Technical Characteristics:

  • Reproducible git archive tarball bound to a tag.
  • SLSA build provenance via actions/attest-build-provenance.
  • gh attestation verify --signer-workflow gate before upload; keyless via OIDC.

Advantages:

  • Every release is independently verifiable from a workstation.
  • No long-lived key; identity is the run’s ephemeral OIDC workflow identity.

Disadvantages:

  • More workflow surface than a plain release; mitigated by reusing a proven pattern.

Risk Assessment:

  • Technical Risk: Low. A proven pattern reused as-is.
  • Schedule Risk: Low. Modeled on research-harness-template.
  • Ecosystem Risk: Low. Keyless, standards-based, verifiable by anyone.

We adopt the self-contained attested-delivery pattern, modeled on research-harness-template. The release workflow:

  • Builds a reproducible git archive tarball (mif-docs-plugin-v0.1.0.tar.gz).
  • Generates SLSA build provenance with actions/attest-build-provenance.
  • Fail-closed verifies the attestation with gh attestation verify --signer-workflow before upload, aborting on any failure.
  • Uploads only on a published release; workflow_dispatch is a dry run.

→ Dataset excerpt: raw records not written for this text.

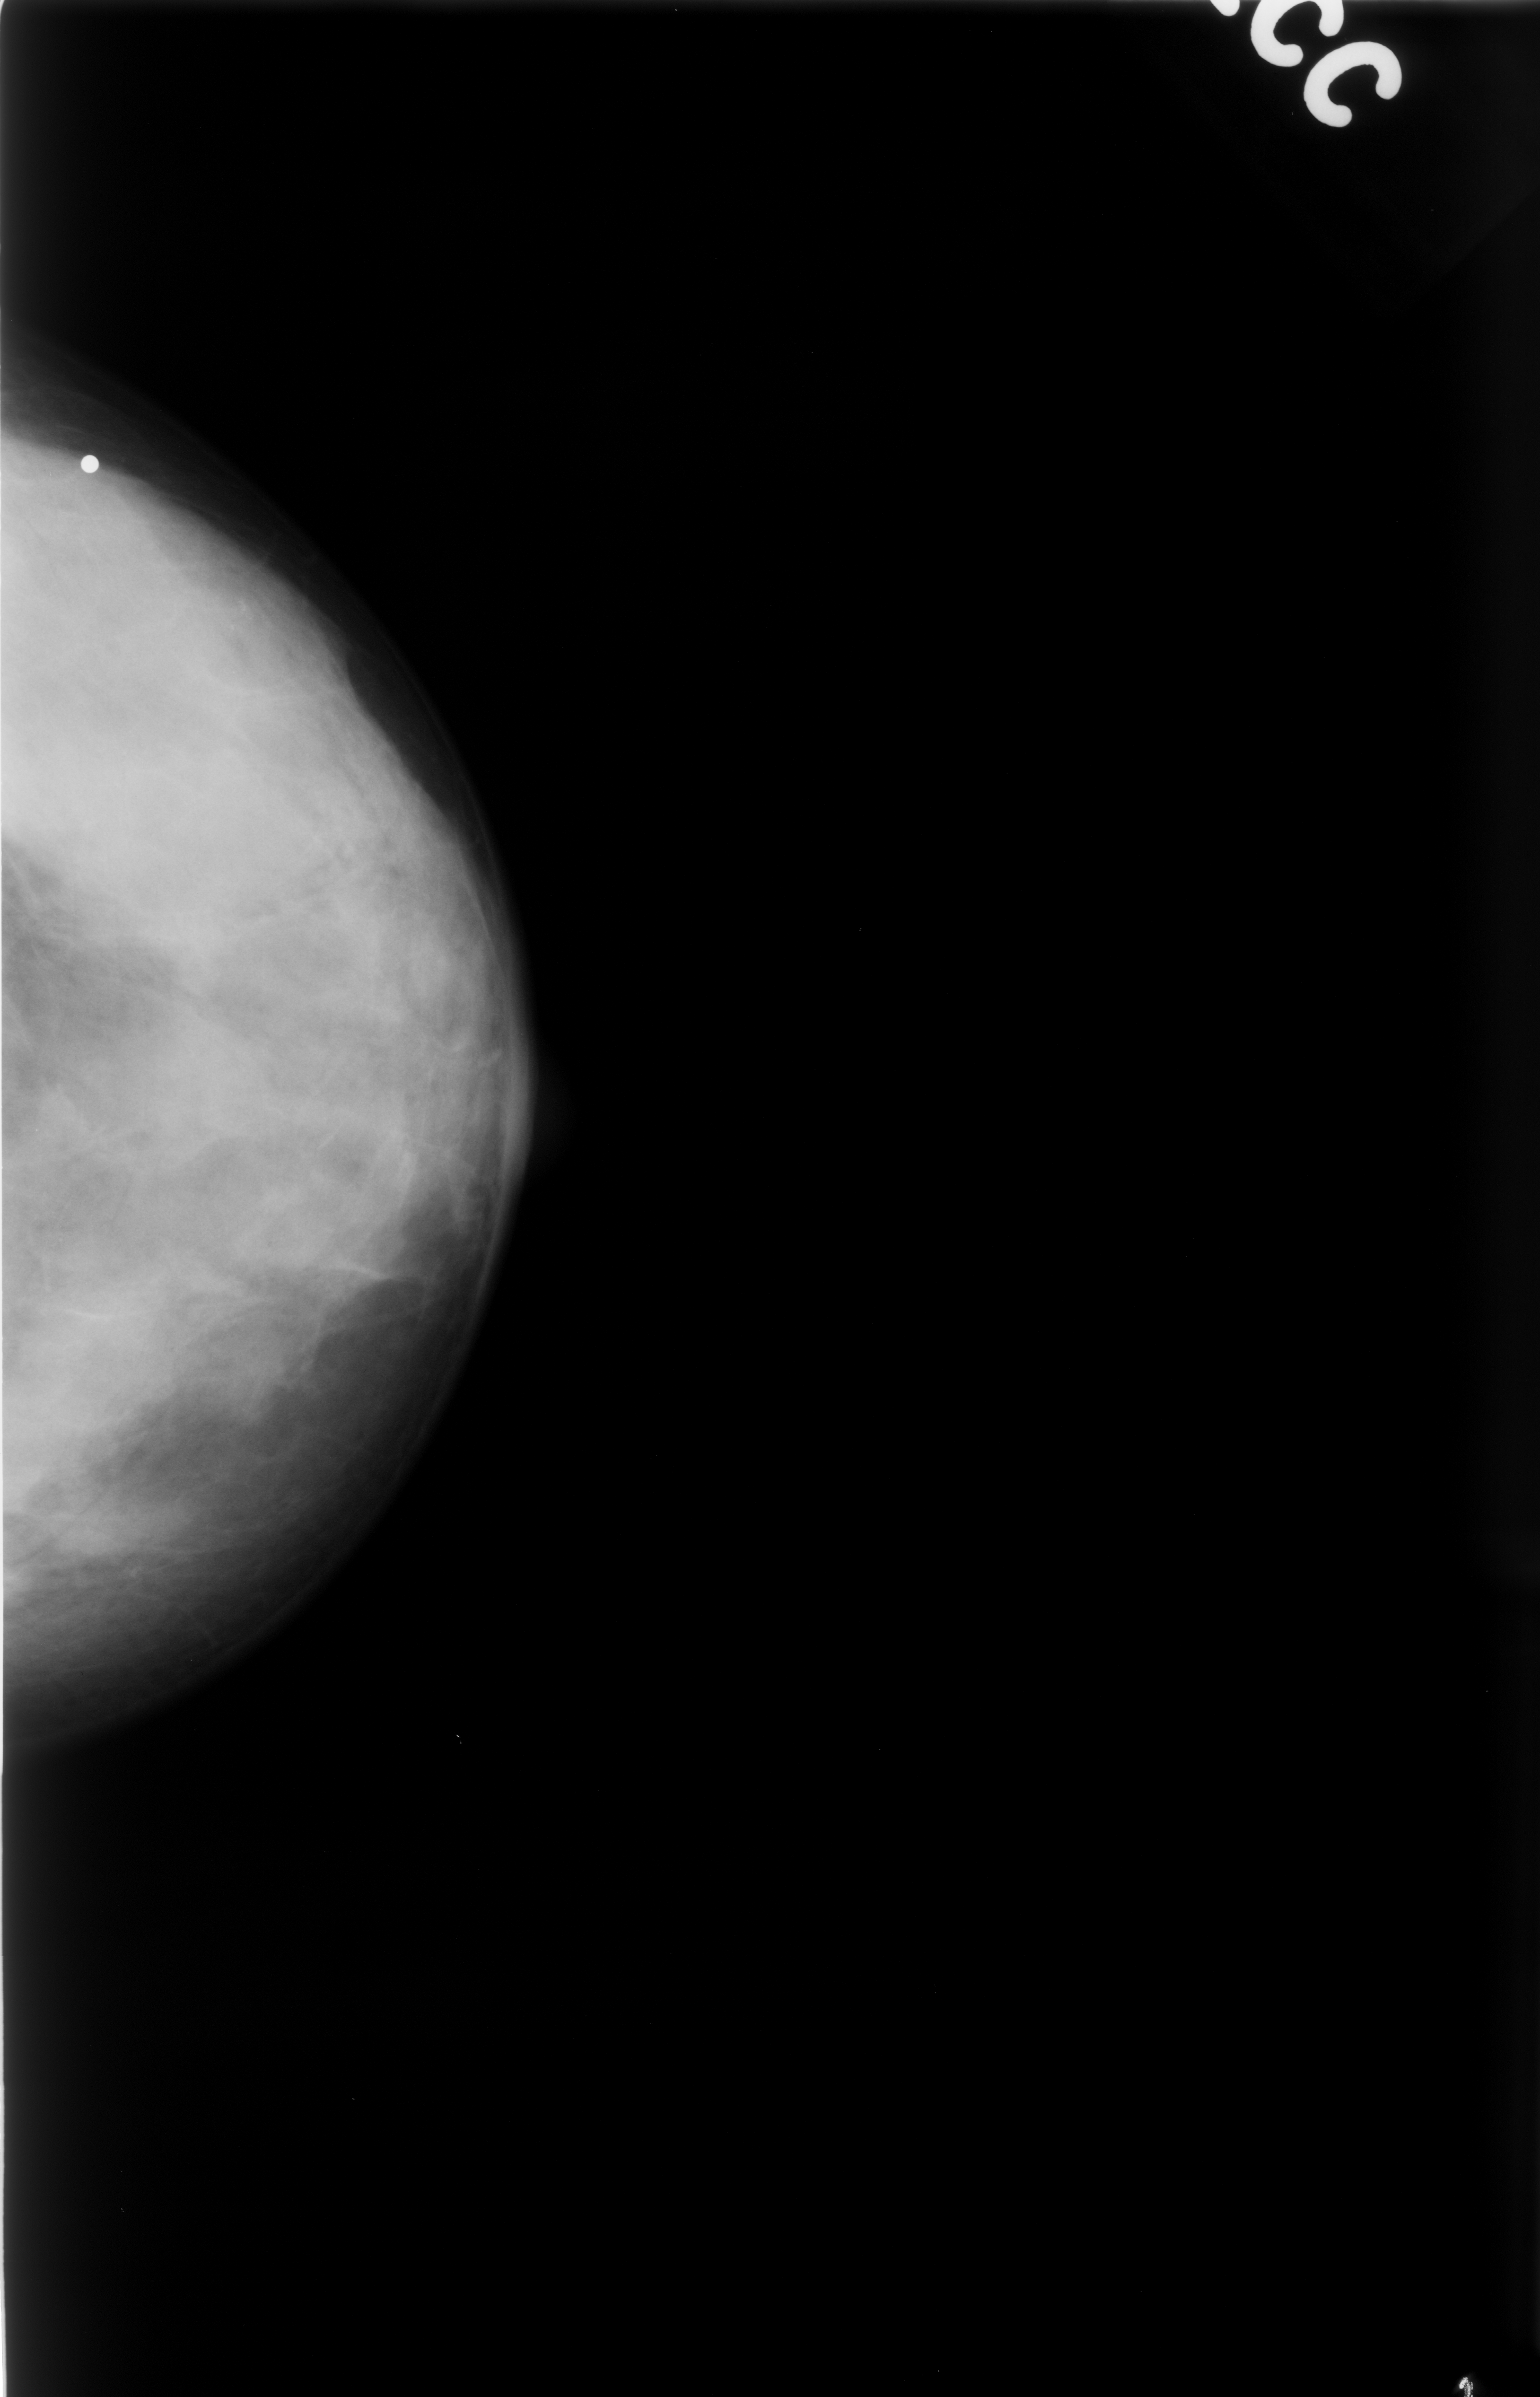
Scanned film-screen mammogram; left breast; CC view; BI-RADS breast density category 4 (scale 1–4); 1540 × 2397 image matrix.
Expert-marked regions of interest on this image (one box per marked abnormality):
- calcifications, morphology amorphous, distribution clustered; BI-RADS assessment category 4; subtlety rating 3 on a 1 (subtle) to 5 (obvious) scale; pathology result (as recorded, not read from the image): benign: bounding box <144,538,328,680> (left, top, right, bottom; pixels)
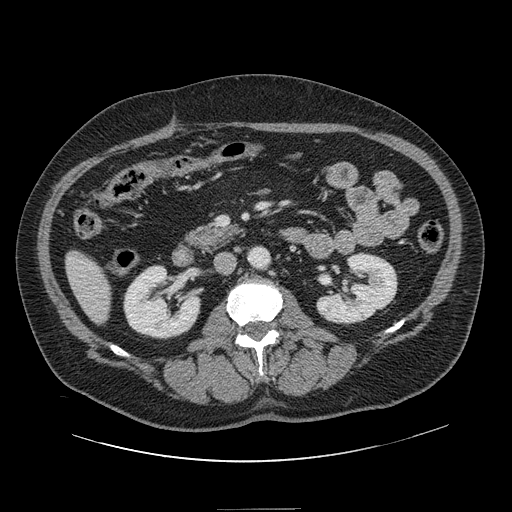
Contrast-enhanced abdominal CT, one axial slice. Position 41 of 154 along the scan axis. Intravenous contrast given. Soft-tissue window (W 400 / L 40 HU). 2.5 mm slice thickness. 512 × 512 image matrix, field of view 451 × 451 mm. Case-level facts recorded for this patient, not image findings: patient: male, age 62 years at operation; diagnosis: colorectal cancer liver metastases, imaged before liver resection; multiple liver metastases: yes; largest metastasis: 2.6 cm; disease in both lobes: yes.
Outlined on this slice (manually delineated by an expert):
- liver: box from (x=67, y=252) to (x=110, y=323) px
- planned liver remnant (the part of the liver to remain after resection): (x=67, y=252)–(x=110, y=323)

All actions are SHA-pinned and enforced by a central pin-check. v0.1.0 is released and attested.

  1. Workstation-verifiable releases: anyone can run gh attestation verify against a release artifact, satisfying the independent-verifiability driver.
  2. No long-lived key: keyless OIDC signing removes a standing secret and its custody burden.
  1. More workflow surface: the release pipeline is larger than a plain upload; mitigated by reusing the proven research-harness-template pattern and the central pin-check.
  2. Verification dependency: publication depends on the verify step passing; this is intentional — fail-closed means a failed verify blocks the release.
  1. Dry-run path: workflow_dispatch runs the pipeline without uploading — a deliberate rehearsal mode, not a second release path.

The decision achieves its primary objective — a publicly installable plugin whose every release is verifiable and fail-closed — measured by: v0.1.0 released with a verified attestation, and the marketplace catalog-admission verifying that attestation fail-closed before listing the release.

Mitigations:

  • The pattern is reused from research-harness-template rather than invented.
  • pin-check centrally enforces SHA-pinning of every action in the pipeline.
  • Date: 2026-06-30
  • Source: mif-docs v0.1.0 release-architecture review
  • Related ADRs: ADR-0001, ADR-0002

Status: Compliant

Findings:

FindingFilesLinesAssessment
Fail-closed verify-before-upload gate in place--accepted

Summary: Decision accepted after the v0.1.0 release-architecture review; releases use the attested-delivery pattern with a fail-closed verify gate.

Action Required: Keep pin-check green and the gh attestation verify gate fail-closed before every upload.